DÉLAIS ET COMPLICATIONS

La famille Couture Gagnon n’a pas caché que l’aide et le support du consulat canadien sont parfois aux abonnés absents. Une situation intenable pour leur fille. Courriels automatiques en guise de réponse, employés en vacances, on a même écrit à la jeune maman de ne plus leur écrire... faute de temps pour la lire.

«Laurence se retrouve devant une impasse, incapable de sortir du pays.
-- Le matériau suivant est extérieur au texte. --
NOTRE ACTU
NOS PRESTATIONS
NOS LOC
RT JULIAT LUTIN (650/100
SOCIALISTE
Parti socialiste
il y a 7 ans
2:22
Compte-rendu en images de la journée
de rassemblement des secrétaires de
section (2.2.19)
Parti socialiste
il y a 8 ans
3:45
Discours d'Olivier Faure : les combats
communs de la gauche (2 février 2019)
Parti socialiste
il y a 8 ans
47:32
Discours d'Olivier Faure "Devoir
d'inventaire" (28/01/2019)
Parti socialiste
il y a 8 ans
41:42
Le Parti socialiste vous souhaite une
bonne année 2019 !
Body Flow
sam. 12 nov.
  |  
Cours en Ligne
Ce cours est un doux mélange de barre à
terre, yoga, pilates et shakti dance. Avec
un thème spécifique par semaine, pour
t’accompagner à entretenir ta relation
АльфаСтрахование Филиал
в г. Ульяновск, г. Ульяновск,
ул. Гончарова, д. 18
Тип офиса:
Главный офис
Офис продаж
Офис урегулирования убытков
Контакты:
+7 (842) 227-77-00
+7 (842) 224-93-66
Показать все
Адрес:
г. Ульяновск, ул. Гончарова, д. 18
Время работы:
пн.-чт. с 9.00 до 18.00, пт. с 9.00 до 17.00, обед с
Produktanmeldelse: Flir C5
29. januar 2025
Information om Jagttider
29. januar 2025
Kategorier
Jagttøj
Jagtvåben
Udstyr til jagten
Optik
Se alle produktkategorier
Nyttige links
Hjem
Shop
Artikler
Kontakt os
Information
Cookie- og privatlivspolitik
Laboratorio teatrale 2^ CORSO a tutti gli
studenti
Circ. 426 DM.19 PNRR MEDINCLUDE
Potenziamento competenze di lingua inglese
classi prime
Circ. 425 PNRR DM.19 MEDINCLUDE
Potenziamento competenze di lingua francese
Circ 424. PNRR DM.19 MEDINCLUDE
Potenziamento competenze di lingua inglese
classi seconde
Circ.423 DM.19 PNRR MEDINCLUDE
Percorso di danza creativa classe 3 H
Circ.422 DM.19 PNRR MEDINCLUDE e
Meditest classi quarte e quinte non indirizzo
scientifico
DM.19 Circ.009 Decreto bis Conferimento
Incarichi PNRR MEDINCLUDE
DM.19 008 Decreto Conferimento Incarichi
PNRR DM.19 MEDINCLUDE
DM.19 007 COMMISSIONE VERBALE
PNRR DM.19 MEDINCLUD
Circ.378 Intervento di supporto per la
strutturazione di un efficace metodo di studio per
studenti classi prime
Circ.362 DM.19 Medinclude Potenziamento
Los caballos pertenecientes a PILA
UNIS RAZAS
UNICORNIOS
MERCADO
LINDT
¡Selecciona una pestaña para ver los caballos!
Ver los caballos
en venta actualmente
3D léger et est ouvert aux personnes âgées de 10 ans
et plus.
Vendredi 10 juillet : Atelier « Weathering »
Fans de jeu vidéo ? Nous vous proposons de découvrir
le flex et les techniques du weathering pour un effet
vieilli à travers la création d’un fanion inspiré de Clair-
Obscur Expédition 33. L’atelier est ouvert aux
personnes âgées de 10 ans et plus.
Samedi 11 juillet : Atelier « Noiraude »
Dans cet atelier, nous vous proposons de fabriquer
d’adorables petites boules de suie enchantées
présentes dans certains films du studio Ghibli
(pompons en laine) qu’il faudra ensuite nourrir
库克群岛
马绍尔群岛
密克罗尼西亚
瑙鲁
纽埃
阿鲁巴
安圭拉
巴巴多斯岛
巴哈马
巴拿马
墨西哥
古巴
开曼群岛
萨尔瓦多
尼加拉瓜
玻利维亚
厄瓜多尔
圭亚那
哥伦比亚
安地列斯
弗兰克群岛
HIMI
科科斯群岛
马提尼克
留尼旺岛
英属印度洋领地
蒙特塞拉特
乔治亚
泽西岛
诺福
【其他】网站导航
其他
Ils envisagent même reprendre le chemin vers l’Ukraine... Le seul endroit où Léo serait accueilli et pourrait faire une demande de passeport», nous a écrit Danièle Couture, la mère de Laurence qui ne cache pas son inquiétude face à la situation.

Bernard Généreux assure qu’Ottawa, qui doit respecter des impératifs, a néanmoins doublé ses effectifs et le nombre d’heures. L’appareil bureaucratique est un immense paquebot qui ne se retourne pas aussi facilement que certaines situations l’exigent, admet toutefois le député.

Soulignons que plus de 12 000 Ukrainiens ont déjà fait leur entrée au Canada.